OPA Continues Daypart Analysis

The publishers' association delves deeper into use of the Internet during the day.

The Online Publishers Association (OPA) released on Monday more detailed information about the Web’s central role in people’s daytime activities.

The study found that 81 percent of the at-work audience is online in the morning, before lunch, and more than 25 percent of respondents said the Web is the only medium they consume during the daytime.

The OPA commissioned the analysis by Millward Brown IntelliQuest to gain deeper insights into how people use the Internet during work hours, and add to the online publishing industry’s push to make the Internet premier medium for marketing to consumers while they are at work. It divides the day into eight dayparts and examines 13 different online activities.

The OPA found that different demographic groups have different online usage patterns. Younger workers tend to check general and world news during the day over business news; older workers check their stocks after the market closes; and working mothers check weather frequently during the day and shop online in the evening. The complete study is available on the OPA Web site.

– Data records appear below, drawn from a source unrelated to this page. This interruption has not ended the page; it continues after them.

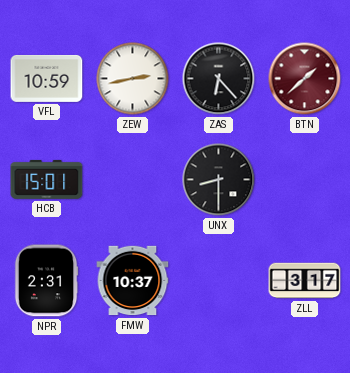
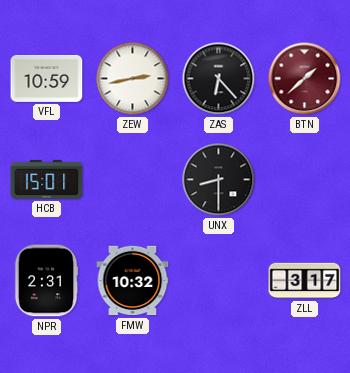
FMW: 10:37 -> 10:32
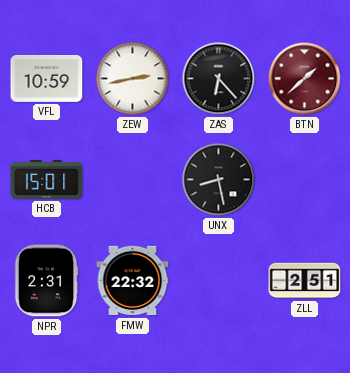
UNX: 8:30 -> 8:28
FMW: 10:32 -> 22:32
ZLL: 3:17 -> 2:51
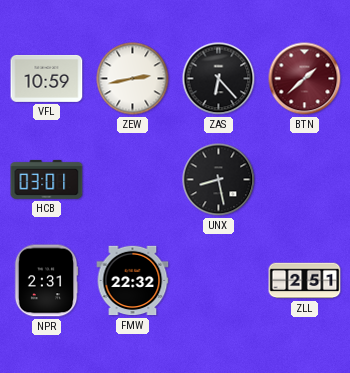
HCB: 15:01 -> 03:01
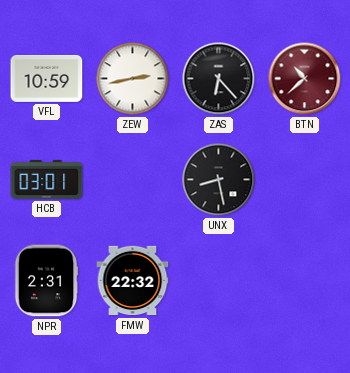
BTN: 1:38 -> 10:38
ZLL: 2:51 -> none
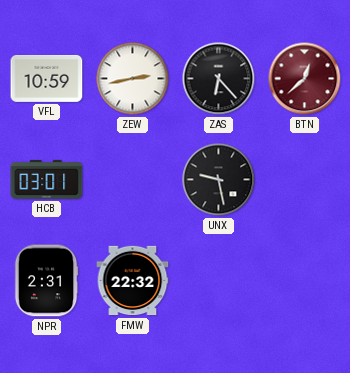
BTN: 10:38 -> 12:38
UNX: 8:28 -> 9:28
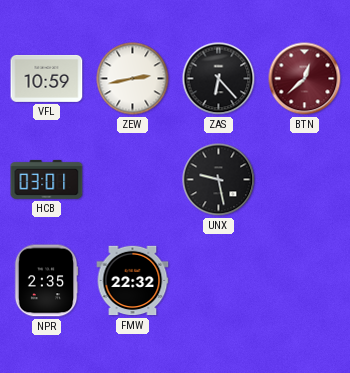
NPR: 2:31 -> 2:35
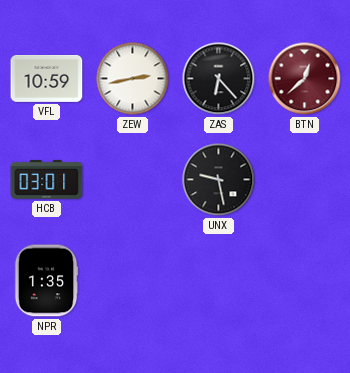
NPR: 2:35 -> 1:35
FMW: 22:32 -> none
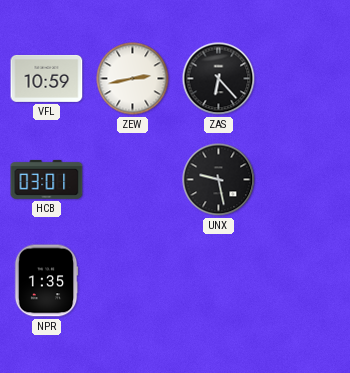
BTN: 12:38 -> none
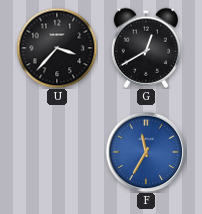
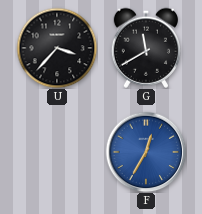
G: 12:40 -> 11:40
F: 11:35 -> 12:35
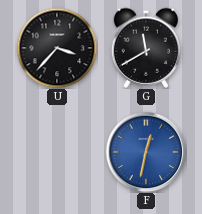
F: 12:35 -> 12:32
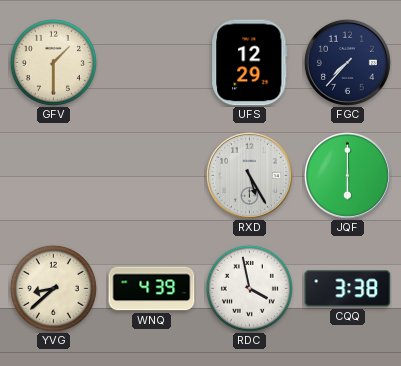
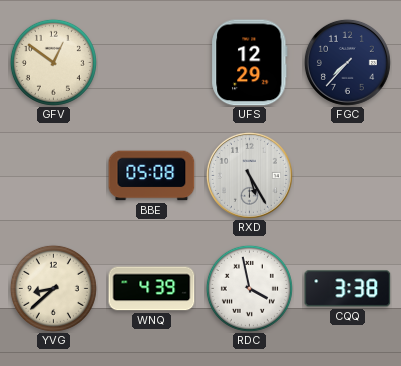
GFV: 1:30 -> 12:51
BBE: none -> 05:08
JQF: 6:00 -> none
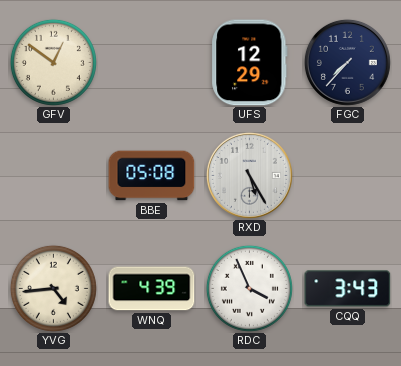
YVG: 8:38 -> 4:44
RDC: 3:58 -> 3:56
CQQ: 3:38 -> 3:43
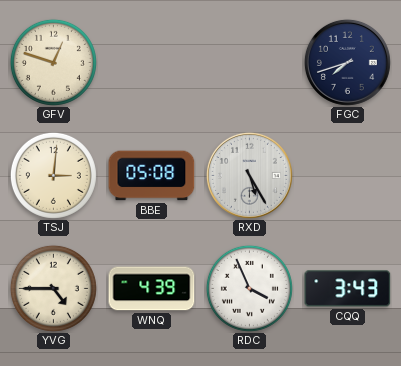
GFV: 12:51 -> 12:48
UFS: 12:29 -> none
FGC: 7:37 -> 7:42
TSJ: none -> 3:01
YVG: 4:44 -> 4:45
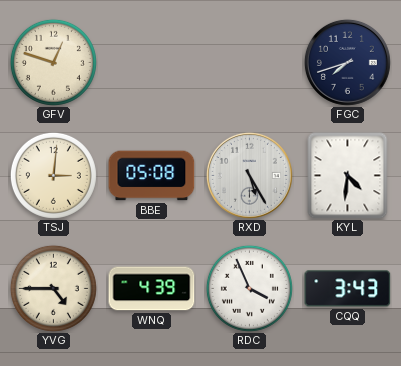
KYL: none -> 4:31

“What we’re doing with this study is providing more information on various demographics,” said Michael Zimbalist, the OPA’s executive director. “The longer people are online, the more they do, the more they spend, and the more varied their activities become.”

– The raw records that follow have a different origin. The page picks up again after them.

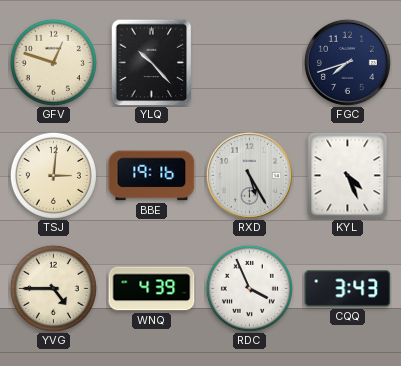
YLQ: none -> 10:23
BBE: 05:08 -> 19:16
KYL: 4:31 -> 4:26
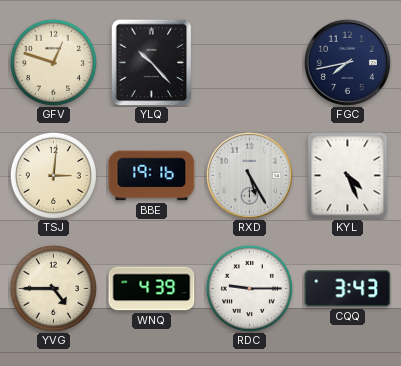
FGC: 7:42 -> 7:43
RDC: 3:56 -> 9:15
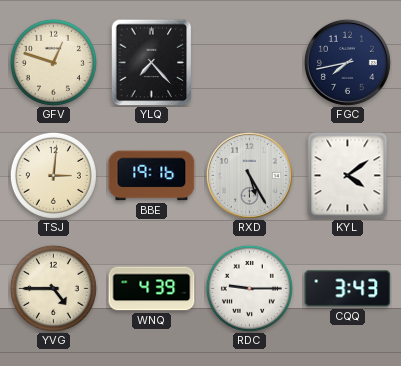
YLQ: 10:23 -> 7:23
KYL: 4:26 -> 4:09
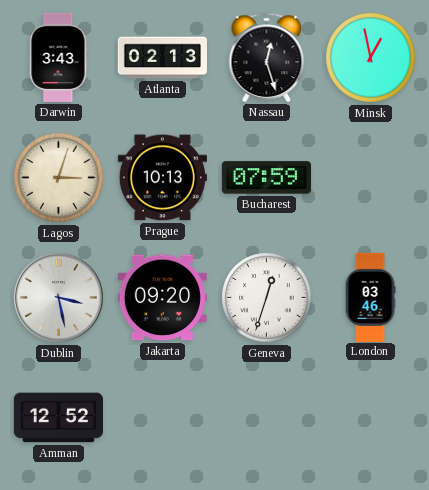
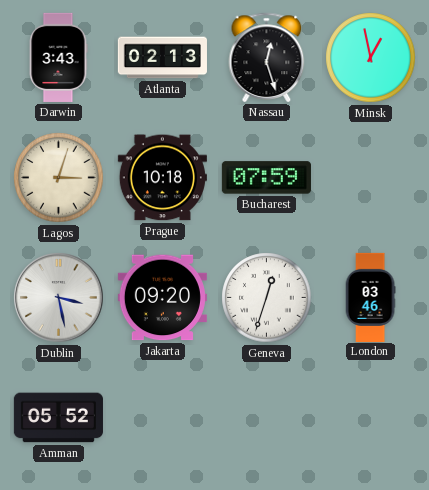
Prague: 10:13 -> 10:18
Amman: 12:52 -> 05:52
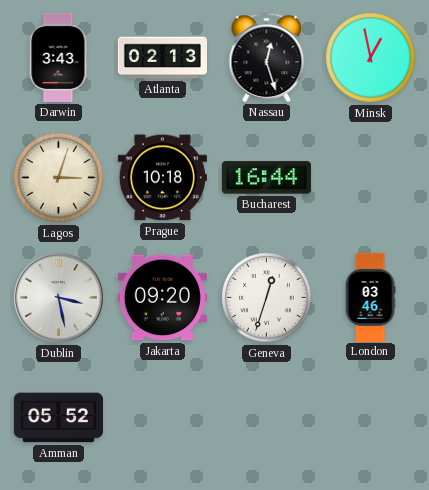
Bucharest: 07:59 -> 16:44
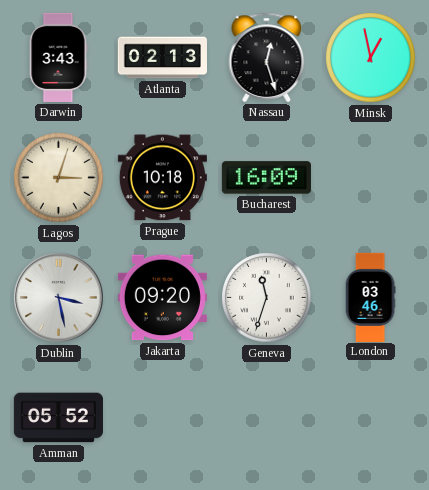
Bucharest: 16:44 -> 16:09
Geneva: 12:33 -> 11:33
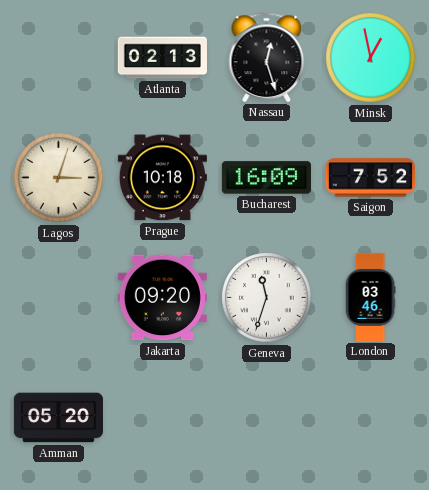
Darwin: 3:43 -> none
Saigon: none -> 7:52
Dublin: 3:28 -> none
Amman: 05:52 -> 05:20
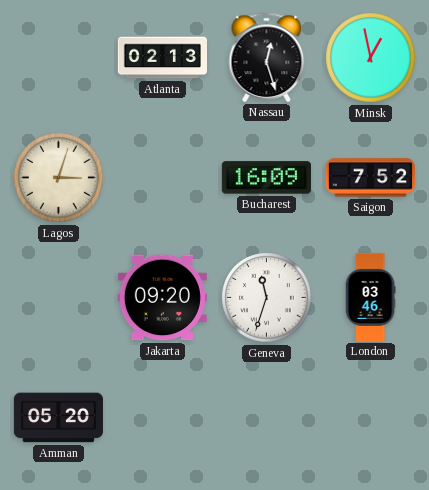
Prague: 10:18 -> none
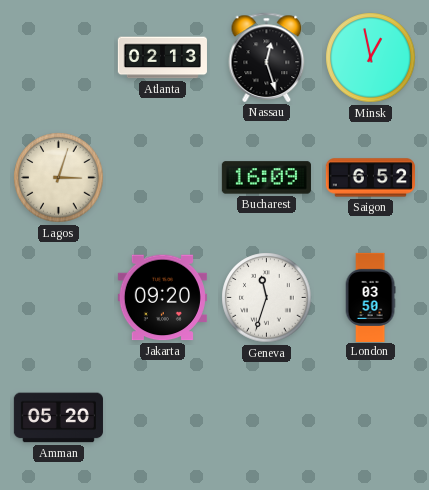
Saigon: 7:52 -> 6:52
London: 03:46 -> 03:50
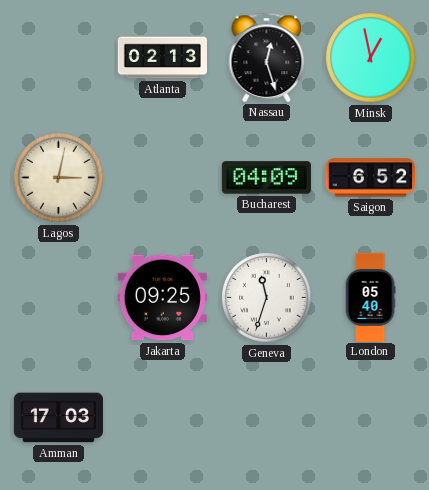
Lagos: 3:03 -> 3:02
Bucharest: 16:09 -> 04:09
Jakarta: 09:20 -> 09:25
London: 03:50 -> 05:40
Amman: 05:20 -> 17:03
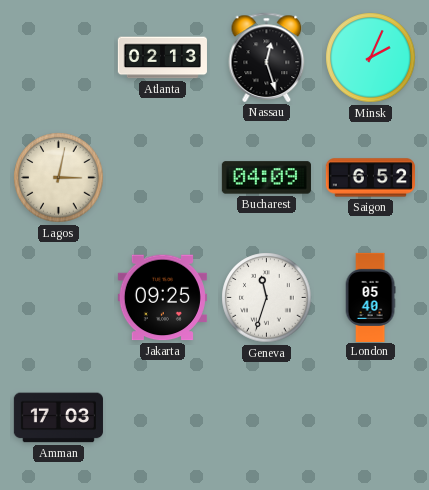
Minsk: 12:58 -> 2:04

Millward Brown polled 1,416 Internet users over a week in January.

This push to understand Internet usage during different dayparts adds to a growing pile of daypart research from publishers, including studies by the Newspaper Association of America, Forbes.com, washingtonpost.com and the Wall Street Journal Online.

While the online publishing industry seems to agree on the importance of dayparts for drawing more spending from traditional advertisers, it has not come up with a standard way of breaking up the day. The OPA took a stab at this in February with the release of a set of five distinct dayparts for Internet activity. Yet the Millward Brown study uses TV’s approach, breaking up the day into eight parts.

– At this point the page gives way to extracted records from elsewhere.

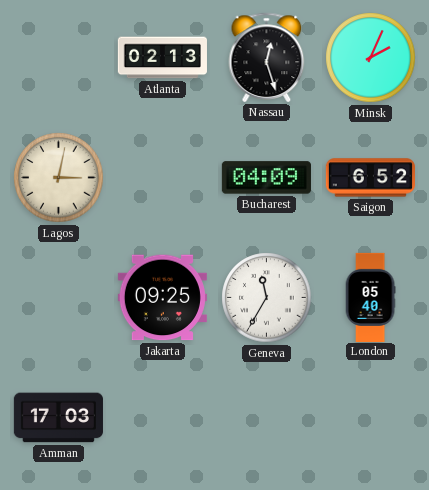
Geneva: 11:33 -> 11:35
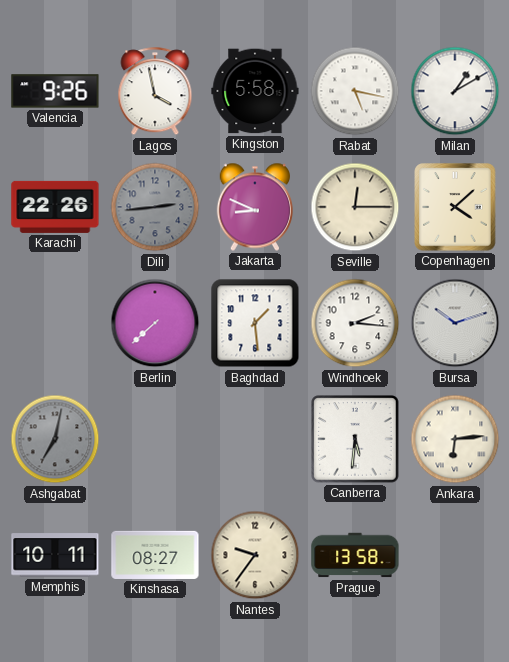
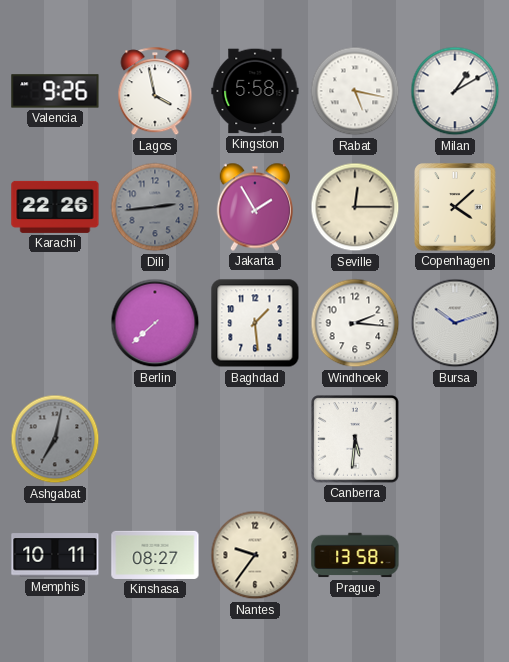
Jakarta: 8:49 -> 1:55
Ankara: 6:14 -> none
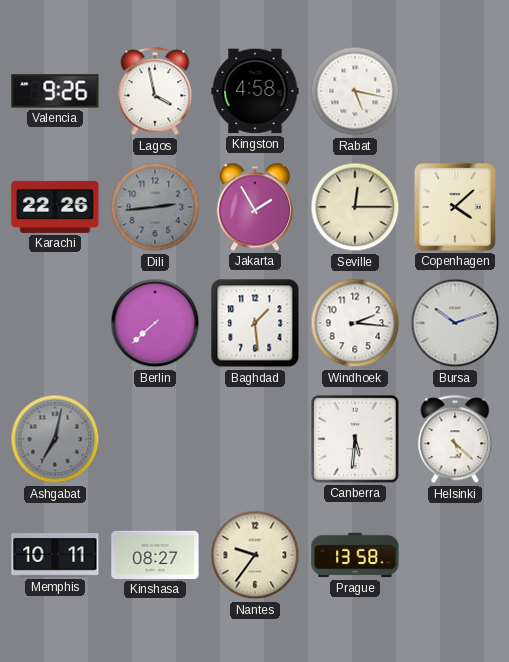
Kingston: 5:58 -> 4:58
Milan: 1:10 -> none
Helsinki: none -> 5:22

“It was more a matter of convenience and mapping the dayparts as people see them,” Zimbalist said. “We think that online probably does have it’s own dayparts. Until online gets to the point where it’s bought in very small chunks, I don’t think there’s a need to get any more granular.”

The OPA is not the only industry body unsure of how exactly to divide the day. The industry’s two major measurement services, ComScore Media Metrix and Nielsen//NetRatings, offer daypart measurement services with different breaks.

Zimbalist said any industry standard would likely come from the Interactive Advertising Bureau (IAB). An IAB spokeswoman said the group has no plans to work on a standard in the next six months.

Online publishers have been on a roll of late. This past quarter, the online units of publicly traded media companies showed more solid growth, with New York Times Digital and Knight Ridder Digital both adding profits, even in the face of the war in Iraq. Some online advertising executives have said the industry fared much better than television, thanks to the flexibility it offers advertisers to easily tweak their campaigns to keep up with fast-changing events.